The gotcha: assignment makes a name local for the whole function

Python decides whether a name is local to a function at compile time, by scanning the function body for assignments — not by checking whether the assignment has "already happened" at runtime.

count = 0

def increment():
    print(count)     # UnboundLocalError!
    count = count + 1

Because count = ... appears anywhere in increment, Python treats count as local for the entire function body — including the print(count) line before the assignment. It never falls back to the global count.

Fixing it: global and nonlocal

count = 0

def increment():
    global count
    count += 1          # now refers to the module-level count

def make_counter():
    total = 0
    def add(n):
        nonlocal total   # refers to make_counter's `total`, not a new local
        total += n
        return total
    return add
  • global binds a name to the module-level scope.
  • nonlocal binds a name to the nearest enclosing function scope (not global) — this is what makes stateful closures possible.

Why this matters for closures

The "E" in LEGB is exactly what lets a nested function remember variables from its enclosing function after that function has returned — the classic closure pattern (make_counter above). Without nonlocal, a nested function can read an enclosing variable freely, but assigning to it creates a new local instead of updating the enclosing one.

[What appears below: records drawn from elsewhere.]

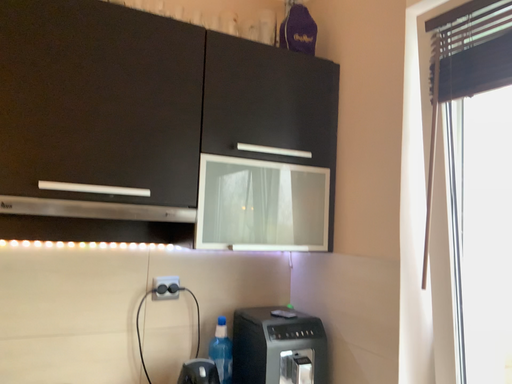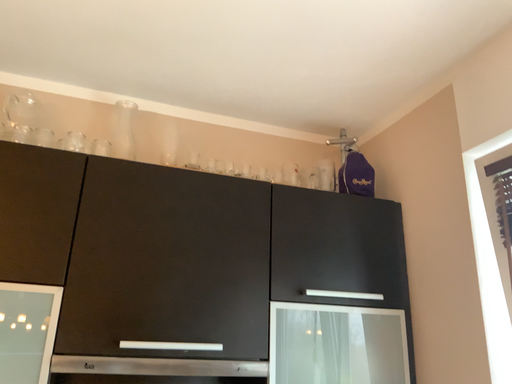
Question: How did the camera likely rotate when shooting the video?

Choices:
 (A) rotated upward
 (B) rotated downward

Answer: (A)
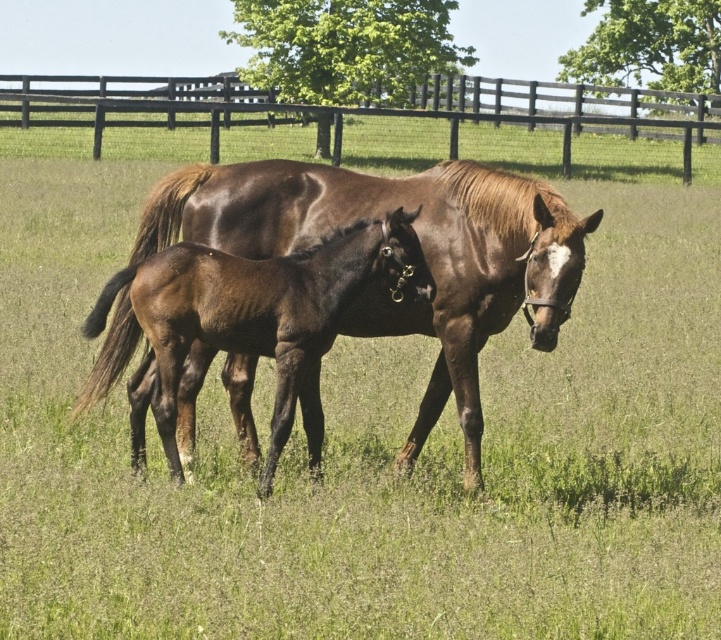
Does brown glossy horse at center lie in front of brown wooden fence at upper center?

Yes, brown glossy horse at center is closer to the viewer.

Is brown glossy horse at center smaller than brown wooden fence at upper center?

Yes.

Is point (252, 424) farther from camera compared to point (441, 115)?

No, it is not.

Locate an element on the screen. The width and height of the screenshot is (721, 640). brown glossy horse at center is located at coordinates (423, 250).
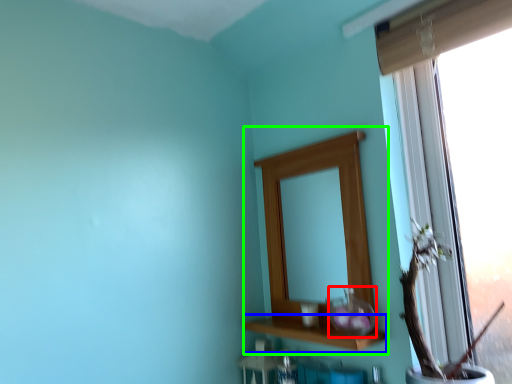
Question: Considering the real-world distances, which object is closest to glass vase (highlighted by a red box)? window sill (highlighted by a blue box) or medicine cabinet (highlighted by a green box).

Choices:
 (A) window sill
 (B) medicine cabinet

Answer: (A)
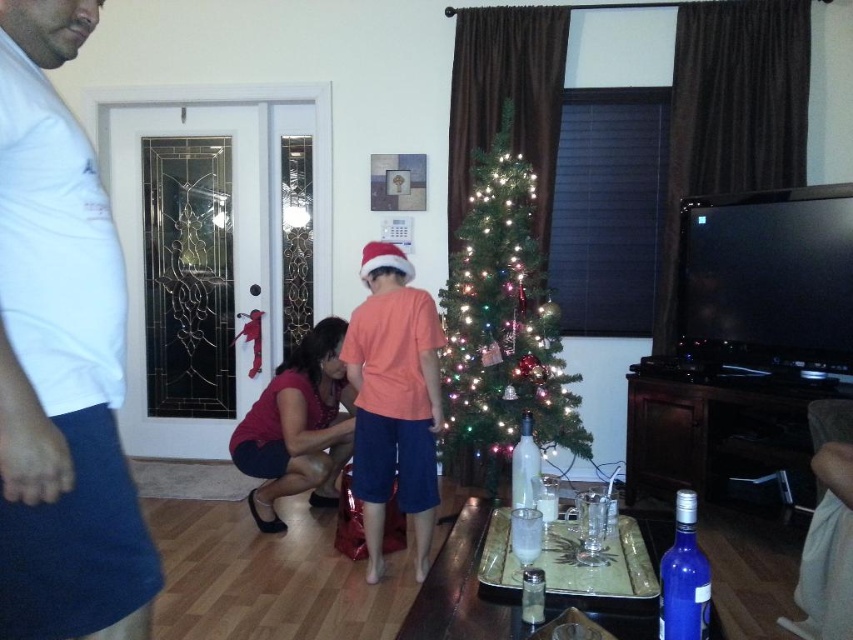
You are standing in the living room and want to place a new decoration 10 feet away from the Christmas tree. If the green matte christmas tree at center is currently 11.22 feet away from you, can you place the decoration in front of the tree while maintaining the required distance?

The green matte christmas tree at center is 11.22 feet away from the viewer. To place the decoration 10 feet away from the tree, you would need to move 1.22 feet closer to the tree. This would position the decoration in front of the tree while maintaining the required 10 feet distance between the decoration and the tree.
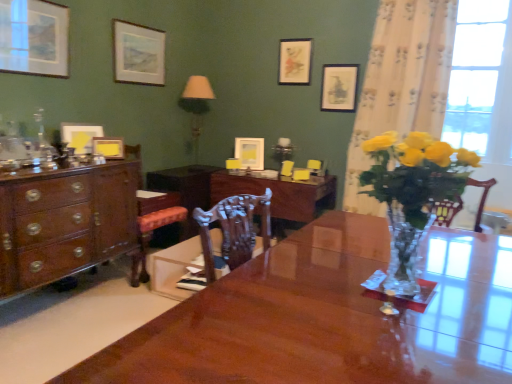
Image resolution: width=512 pixels, height=384 pixels. I want to click on spots to the right of translucent glass vase at center, so click(476, 285).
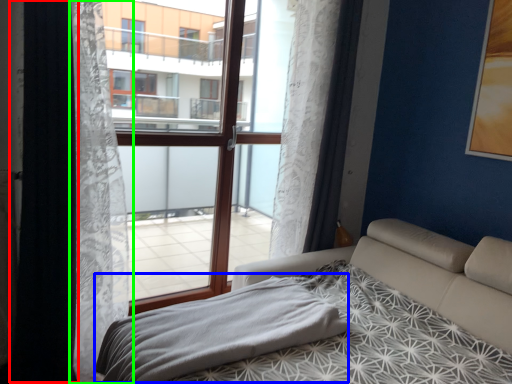
Question: Estimate the real-world distances between objects in this image. Which object is farther from curtain (highlighted by a red box), blanket (highlighted by a blue box) or curtain (highlighted by a green box)?

Choices:
 (A) blanket
 (B) curtain

Answer: (A)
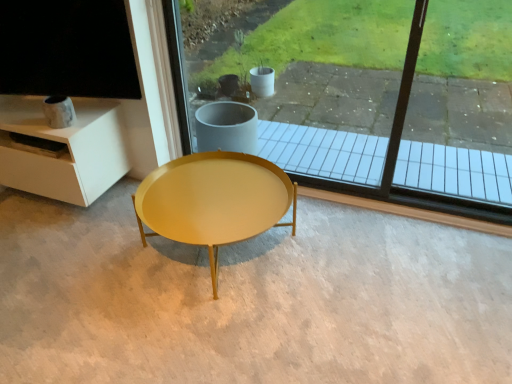
Question: Is matte yellow table at center aimed at transparent glass window at center?

Choices:
 (A) yes
 (B) no

Answer: (B)

Question: Does matte yellow table at center have a lesser height compared to transparent glass window at center?

Choices:
 (A) no
 (B) yes

Answer: (B)

Question: From a real-world perspective, is matte yellow table at center on top of transparent glass window at center?

Choices:
 (A) yes
 (B) no

Answer: (B)

Question: Can you confirm if matte yellow table at center is bigger than transparent glass window at center?

Choices:
 (A) yes
 (B) no

Answer: (A)

Question: Can you confirm if matte yellow table at center is taller than transparent glass window at center?

Choices:
 (A) yes
 (B) no

Answer: (B)

Question: Is matte yellow table at center positioned behind transparent glass window at center?

Choices:
 (A) no
 (B) yes

Answer: (A)

Question: Is transparent glass window at center turned away from matte yellow table at center?

Choices:
 (A) no
 (B) yes

Answer: (A)

Question: Considering the relative sizes of transparent glass window at center and matte yellow table at center in the image provided, is transparent glass window at center wider than matte yellow table at center?

Choices:
 (A) no
 (B) yes

Answer: (A)

Question: Does transparent glass window at center appear on the left side of matte yellow table at center?

Choices:
 (A) no
 (B) yes

Answer: (A)

Question: Is transparent glass window at center surrounding matte yellow table at center?

Choices:
 (A) yes
 (B) no

Answer: (B)

Question: From a real-world perspective, is transparent glass window at center below matte yellow table at center?

Choices:
 (A) yes
 (B) no

Answer: (B)

Question: Does transparent glass window at center turn towards matte yellow table at center?

Choices:
 (A) yes
 (B) no

Answer: (A)

Question: Considering their positions, is matte yellow table at center located in front of or behind transparent glass window at center?

Choices:
 (A) front
 (B) behind

Answer: (A)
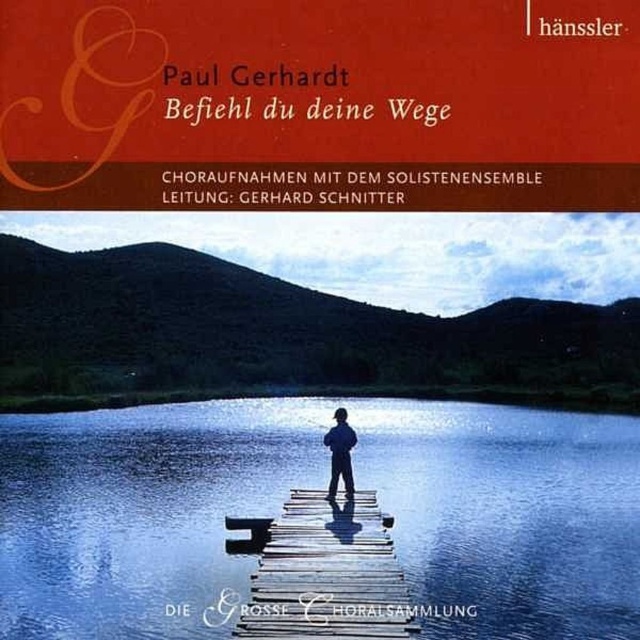
Can you confirm if wooden at center is positioned to the left of blue fabric person at center?

Indeed, wooden at center is positioned on the left side of blue fabric person at center.

At what (x,y) coordinates should I click in order to perform the action: click on wooden at center. Please return your answer as a coordinate pair (x, y). This screenshot has width=640, height=640. Looking at the image, I should click on (326, 573).

Can you confirm if matte orange book cover at upper center is wider than blue reflective water at center?

Incorrect, matte orange book cover at upper center's width does not surpass blue reflective water at center's.

Image resolution: width=640 pixels, height=640 pixels. Identify the location of matte orange book cover at upper center. (320, 104).

Is blue reflective water at center further to camera compared to blue fabric person at center?

No, blue reflective water at center is closer to the viewer.

Can you confirm if blue reflective water at center is shorter than blue fabric person at center?

In fact, blue reflective water at center may be taller than blue fabric person at center.

Identify the location of blue reflective water at center. point(141,512).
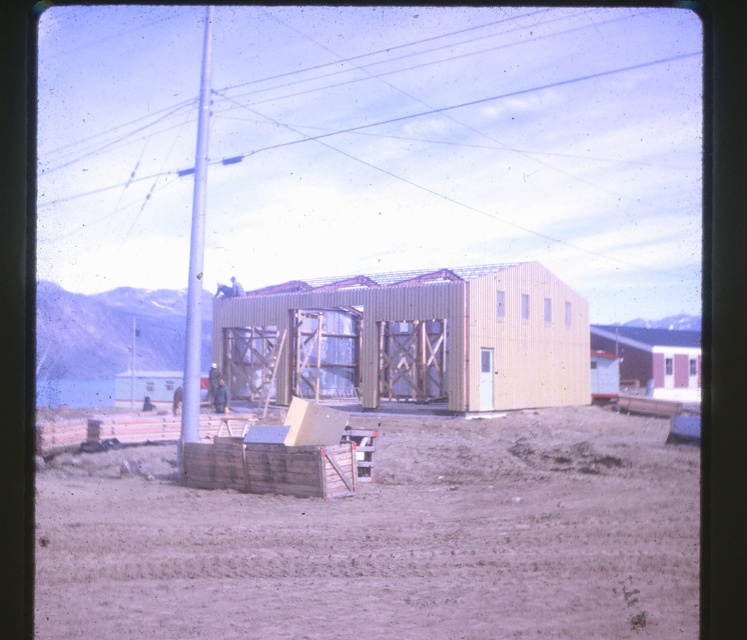
You are a delivery person who needs to drive a 2.5 meter wide truck through the space between the brown sandy dirt at lower center and the wooden cabin at center. Can the truck fit through this space?

The brown sandy dirt at lower center is to the left of the wooden cabin at center, but the distance between them isn not specified. Without knowing the exact width of the space, it is impossible to determine if the truck can fit through.

You are a construction worker who needs to determine where to place a heavy equipment. The equipment requires a flat area larger than the brown sandy dirt at lower center. Can the wooden cabin at center provide enough space?

The brown sandy dirt at lower center occupies less space than the wooden cabin at center. Therefore, the wooden cabin at center has more space and can accommodate the heavy equipment.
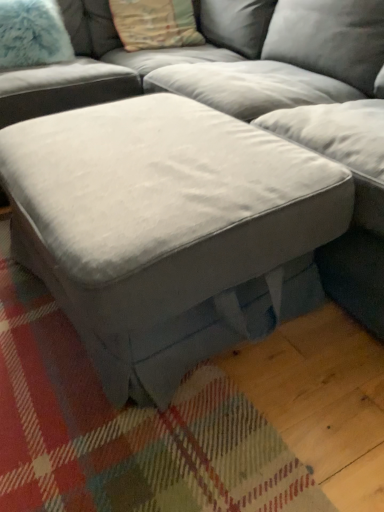
At what (x,y) coordinates should I click in order to perform the action: click on suede gray ottoman at center. Please return your answer as a coordinate pair (x, y). Looking at the image, I should click on (284, 101).

Locate an element on the screen. This screenshot has height=512, width=384. suede gray ottoman at center is located at coordinates (284, 101).

From the image's perspective, between suede gray ottoman at center and textured beige pillow at upper center, arranged as the 1th pillow when viewed from the right, who is located below?

suede gray ottoman at center is shown below in the image.

Considering the positions of points (301, 140) and (139, 13), is point (301, 140) closer to camera compared to point (139, 13)?

That is True.

Are suede gray ottoman at center and textured beige pillow at upper center, the second pillow positioned from the left, far apart?

No, suede gray ottoman at center is not far from textured beige pillow at upper center, the second pillow positioned from the left.

From a real-world perspective, who is located lower, suede gray ottoman at center or textured beige pillow at upper center, arranged as the 1th pillow when viewed from the right?

From a 3D spatial view, suede gray ottoman at center is below.

Which is behind, fuzzy white pillow at upper left, the 2th pillow viewed from the right, or suede gray ottoman at center?

fuzzy white pillow at upper left, the 2th pillow viewed from the right, is further away from the camera.

Locate an element on the screen. The width and height of the screenshot is (384, 512). pillow that is the 1st one when counting upward from the suede gray ottoman at center (from the image's perspective) is located at coordinates (32, 34).

From their relative heights in the image, would you say fuzzy white pillow at upper left, which is the 1th pillow in left-to-right order, is taller or shorter than suede gray ottoman at center?

Considering their sizes, fuzzy white pillow at upper left, which is the 1th pillow in left-to-right order, has less height than suede gray ottoman at center.

Is point (37, 14) farther from viewer compared to point (337, 6)?

That is True.

Is suede gray ottoman at center not within fuzzy white pillow at upper left, which is the 1th pillow in left-to-right order?

suede gray ottoman at center is positioned outside fuzzy white pillow at upper left, which is the 1th pillow in left-to-right order.

Looking at this image, is suede gray ottoman at center aimed at fuzzy white pillow at upper left, which is the 1th pillow in left-to-right order?

No, suede gray ottoman at center is not turned towards fuzzy white pillow at upper left, which is the 1th pillow in left-to-right order.

Does suede gray ottoman at center touch fuzzy white pillow at upper left, the 2th pillow viewed from the right?

suede gray ottoman at center and fuzzy white pillow at upper left, the 2th pillow viewed from the right, are not in contact.

In the scene shown: Which is in front, suede gray ottoman at center or fuzzy white pillow at upper left, the 2th pillow viewed from the right?

suede gray ottoman at center is closer to the camera.

From the image's perspective, between fuzzy white pillow at upper left, the 2th pillow viewed from the right, and textured beige pillow at upper center, arranged as the 1th pillow when viewed from the right, which one is located above?

From the image's view, textured beige pillow at upper center, arranged as the 1th pillow when viewed from the right, is above.

How different are the orientations of fuzzy white pillow at upper left, the 2th pillow viewed from the right, and textured beige pillow at upper center, the second pillow positioned from the left, in degrees?

The angular difference between fuzzy white pillow at upper left, the 2th pillow viewed from the right, and textured beige pillow at upper center, the second pillow positioned from the left, is 2.24 degrees.

Considering the positions of objects fuzzy white pillow at upper left, the 2th pillow viewed from the right, and textured beige pillow at upper center, arranged as the 1th pillow when viewed from the right, in the image provided, who is more to the left, fuzzy white pillow at upper left, the 2th pillow viewed from the right, or textured beige pillow at upper center, arranged as the 1th pillow when viewed from the right,?

Positioned to the left is fuzzy white pillow at upper left, the 2th pillow viewed from the right.

Can you confirm if fuzzy white pillow at upper left, the 2th pillow viewed from the right, is wider than textured beige pillow at upper center, arranged as the 1th pillow when viewed from the right?

In fact, fuzzy white pillow at upper left, the 2th pillow viewed from the right, might be narrower than textured beige pillow at upper center, arranged as the 1th pillow when viewed from the right.

In the scene shown: Is textured beige pillow at upper center, arranged as the 1th pillow when viewed from the right, bigger or smaller than fuzzy white pillow at upper left, the 2th pillow viewed from the right?

Considering their sizes, textured beige pillow at upper center, arranged as the 1th pillow when viewed from the right, takes up more space than fuzzy white pillow at upper left, the 2th pillow viewed from the right.

Between textured beige pillow at upper center, arranged as the 1th pillow when viewed from the right, and fuzzy white pillow at upper left, the 2th pillow viewed from the right, which one has larger width?

textured beige pillow at upper center, arranged as the 1th pillow when viewed from the right.

Which is behind, point (178, 41) or point (29, 41)?

The point (178, 41) is farther from the camera.

Could you tell me if textured beige pillow at upper center, arranged as the 1th pillow when viewed from the right, is facing fuzzy white pillow at upper left, which is the 1th pillow in left-to-right order?

No.

Looking at this image, is suede gray ottoman at center inside textured beige pillow at upper center, arranged as the 1th pillow when viewed from the right?

Actually, suede gray ottoman at center is outside textured beige pillow at upper center, arranged as the 1th pillow when viewed from the right.

Does textured beige pillow at upper center, the second pillow positioned from the left, have a lesser width compared to suede gray ottoman at center?

Yes, textured beige pillow at upper center, the second pillow positioned from the left, is thinner than suede gray ottoman at center.

From a real-world perspective, between textured beige pillow at upper center, the second pillow positioned from the left, and suede gray ottoman at center, who is vertically higher?

textured beige pillow at upper center, the second pillow positioned from the left, is physically above.

At what (x,y) coordinates should I click in order to perform the action: click on studio couch on the right of textured beige pillow at upper center, arranged as the 1th pillow when viewed from the right. Please return your answer as a coordinate pair (x, y). Looking at the image, I should click on (284, 101).

This screenshot has width=384, height=512. Find the location of `pillow that is the 1st one when counting upward from the suede gray ottoman at center (from the image's perspective)`. pillow that is the 1st one when counting upward from the suede gray ottoman at center (from the image's perspective) is located at coordinates (32, 34).

Considering their positions, is textured beige pillow at upper center, arranged as the 1th pillow when viewed from the right, positioned further to fuzzy white pillow at upper left, the 2th pillow viewed from the right, than suede gray ottoman at center?

Result: suede gray ottoman at center lies further to fuzzy white pillow at upper left, the 2th pillow viewed from the right, than the other object.

Considering their positions, is suede gray ottoman at center positioned closer to fuzzy white pillow at upper left, which is the 1th pillow in left-to-right order, than textured beige pillow at upper center, the second pillow positioned from the left?

The object closer to fuzzy white pillow at upper left, which is the 1th pillow in left-to-right order, is textured beige pillow at upper center, the second pillow positioned from the left.

Which object lies further to the anchor point textured beige pillow at upper center, the second pillow positioned from the left, fuzzy white pillow at upper left, which is the 1th pillow in left-to-right order, or suede gray ottoman at center?

suede gray ottoman at center.

From the image, which object appears to be nearer to suede gray ottoman at center, fuzzy white pillow at upper left, which is the 1th pillow in left-to-right order, or textured beige pillow at upper center, arranged as the 1th pillow when viewed from the right?

textured beige pillow at upper center, arranged as the 1th pillow when viewed from the right, is closer to suede gray ottoman at center.

When comparing their distances from textured beige pillow at upper center, the second pillow positioned from the left, does suede gray ottoman at center or fuzzy white pillow at upper left, which is the 1th pillow in left-to-right order, seem closer?

fuzzy white pillow at upper left, which is the 1th pillow in left-to-right order, lies closer to textured beige pillow at upper center, the second pillow positioned from the left, than the other object.

Based on their spatial positions, is textured beige pillow at upper center, arranged as the 1th pillow when viewed from the right, or fuzzy white pillow at upper left, the 2th pillow viewed from the right, further from suede gray ottoman at center?

fuzzy white pillow at upper left, the 2th pillow viewed from the right, is positioned further to the anchor suede gray ottoman at center.

The height and width of the screenshot is (512, 384). I want to click on pillow between suede gray ottoman at center and textured beige pillow at upper center, arranged as the 1th pillow when viewed from the right, from front to back, so click(32, 34).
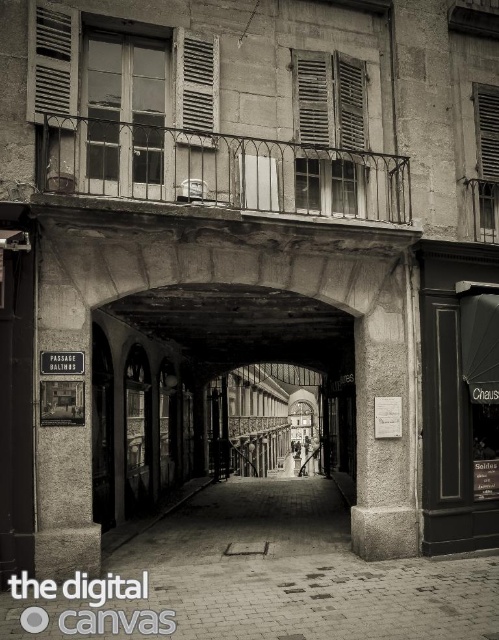
Question: Can you confirm if wooden slats at upper center is thinner than matte wood shutter at upper left?

Choices:
 (A) no
 (B) yes

Answer: (A)

Question: Estimate the real-world distances between objects in this image. Which object is farther from the smooth stone pillar at left?

Choices:
 (A) matte wood shutter at upper right
 (B) matte wood shutter at upper center

Answer: (A)

Question: Which object is positioned farthest from the white matte shutter at center?

Choices:
 (A) wooden slats at upper center
 (B) smooth stone pillar at left
 (C) matte wood shutter at upper right

Answer: (C)

Question: Among these objects, which one is farthest from the camera?

Choices:
 (A) smooth stone pillar at left
 (B) matte wood shutter at upper left

Answer: (B)

Question: Is smooth stone pillar at left thinner than matte wood shutter at upper center?

Choices:
 (A) yes
 (B) no

Answer: (B)

Question: Does matte wood shutter at upper right appear on the right side of white matte shutter at center?

Choices:
 (A) no
 (B) yes

Answer: (B)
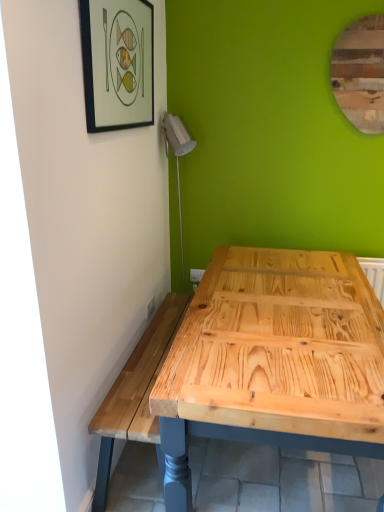
Describe the element at coordinates (360, 73) in the screenshot. I see `wooden mirror at upper right` at that location.

At what (x,y) coordinates should I click in order to perform the action: click on wooden mirror at upper right. Please return your answer as a coordinate pair (x, y). Looking at the image, I should click on (360, 73).

Based on the photo, measure the distance between matte black picture frame at upper left and camera.

A distance of 1.37 meters exists between matte black picture frame at upper left and camera.

What do you see at coordinates (117, 63) in the screenshot? This screenshot has height=512, width=384. I see `matte black picture frame at upper left` at bounding box center [117, 63].

The image size is (384, 512). I want to click on matte black picture frame at upper left, so pos(117,63).

Identify the location of wooden mirror at upper right. (360, 73).

Can you confirm if wooden mirror at upper right is positioned to the right of matte black picture frame at upper left?

Yes.

Does wooden mirror at upper right lie behind matte black picture frame at upper left?

Yes.

Which point is more distant from viewer, (371, 64) or (130, 21)?

Positioned behind is point (371, 64).

From the image's perspective, is wooden mirror at upper right positioned above or below matte black picture frame at upper left?

Clearly, from the image's perspective, wooden mirror at upper right is above matte black picture frame at upper left.

From a real-world perspective, is wooden mirror at upper right above or below matte black picture frame at upper left?

wooden mirror at upper right is above matte black picture frame at upper left.

Can you confirm if wooden mirror at upper right is thinner than matte black picture frame at upper left?

Yes.

Does wooden mirror at upper right have a greater height compared to matte black picture frame at upper left?

Yes, wooden mirror at upper right is taller than matte black picture frame at upper left.

In terms of size, does wooden mirror at upper right appear bigger or smaller than matte black picture frame at upper left?

Clearly, wooden mirror at upper right is smaller in size than matte black picture frame at upper left.

Can we say wooden mirror at upper right lies outside matte black picture frame at upper left?

wooden mirror at upper right is positioned outside matte black picture frame at upper left.

Can you see wooden mirror at upper right touching matte black picture frame at upper left?

There is a gap between wooden mirror at upper right and matte black picture frame at upper left.

Consider the image. Could you tell me if wooden mirror at upper right is facing matte black picture frame at upper left?

No, wooden mirror at upper right is not facing towards matte black picture frame at upper left.

Identify the location of mirror behind the matte black picture frame at upper left. The width and height of the screenshot is (384, 512). (360, 73).

Is matte black picture frame at upper left to the left or to the right of wooden mirror at upper right in the image?

matte black picture frame at upper left is positioned on wooden mirror at upper right's left side.

In the image, is matte black picture frame at upper left positioned in front of or behind wooden mirror at upper right?

Clearly, matte black picture frame at upper left is in front of wooden mirror at upper right.

Is point (92, 108) closer or farther from the camera than point (365, 22)?

Point (92, 108).

From the image's perspective, is matte black picture frame at upper left located above wooden mirror at upper right?

Incorrect, from the image's perspective, matte black picture frame at upper left is lower than wooden mirror at upper right.

From a real-world perspective, is matte black picture frame at upper left above or below wooden mirror at upper right?

matte black picture frame at upper left is situated lower than wooden mirror at upper right in the real world.

Based on the photo, between matte black picture frame at upper left and wooden mirror at upper right, which one has larger width?

Wider between the two is matte black picture frame at upper left.

Can you confirm if matte black picture frame at upper left is taller than wooden mirror at upper right?

No.

Is matte black picture frame at upper left bigger than wooden mirror at upper right?

Yes.

In the scene shown: Choose the correct answer: Is matte black picture frame at upper left inside wooden mirror at upper right or outside it?

The correct answer is: outside.

Is matte black picture frame at upper left far away from wooden mirror at upper right?

Absolutely, matte black picture frame at upper left is distant from wooden mirror at upper right.

Is wooden mirror at upper right at the back of matte black picture frame at upper left?

matte black picture frame at upper left does not have its back to wooden mirror at upper right.

How many degrees apart are the facing directions of matte black picture frame at upper left and wooden mirror at upper right?

The angle between the facing direction of matte black picture frame at upper left and the facing direction of wooden mirror at upper right is 86.6 degrees.

The image size is (384, 512). Find the location of `mirror on the right of matte black picture frame at upper left`. mirror on the right of matte black picture frame at upper left is located at coordinates (360, 73).

Where is `mirror on the right side of matte black picture frame at upper left`? mirror on the right side of matte black picture frame at upper left is located at coordinates (360, 73).

Find the location of a particular element. This screenshot has width=384, height=512. mirror above the matte black picture frame at upper left (from a real-world perspective) is located at coordinates (360, 73).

Interview-ready summary: Name resolution follows Local → Enclosing → Global → Built-in, and whether a name is "local" is decided statically by scanning for assignments in the function body — which is why referencing a name before assigning it in the same function raises UnboundLocalError instead of falling back to an outer scope. global and nonlocal are the explicit escape hatches for writing to an outer scope.

Collecting variable arguments

def summarize(*args, **kwargs):
    print(args)     # tuple of positional args
    print(kwargs)   # dict of keyword args

summarize(1, 2, 3, name="Ada", active=True)
# (1, 2, 3)
# {'name': 'Ada', 'active': True}

*args gathers any positional arguments beyond the named parameters into a tuple; **kwargs gathers any keyword arguments not matched by name into a dict.

Forwarding arguments (the most common real use)

def logged(func):
    def wrapper(*args, **kwargs):
        print(f"calling {func.__name__}")
        return func(*args, **kwargs)   # forward everything, unchanged
    return wrapper

This is why almost every decorator's wrapper signature is (*args, **kwargs) — it makes the wrapper work for any wrapped function signature without needing to know it in advance.

Combining with named and keyword-only parameters

def request(url, *args, timeout=30, **kwargs):
    ...

Parameter order must be: positional params → *args → keyword-only params (anything after *args must be passed by name) → **kwargs. This lets you mix a required positional API with an "escape hatch" for extra options.

Unpacking at the call site

The same */** syntax unpacks a sequence or mapping into a call:

values = (1, 2, 3)
options = {"name": "Ada"}
summarize(*values, **options)   # same as summarize(1, 2, 3, name="Ada")

Interview-ready summary: *args/**kwargs are Python's mechanism for variadic functions — *args as a tuple of extra positional arguments, **kwargs as a dict of extra keyword arguments. They're essential for writing generic wrappers (decorators, proxies) that forward calls without caring about the wrapped function's exact signature.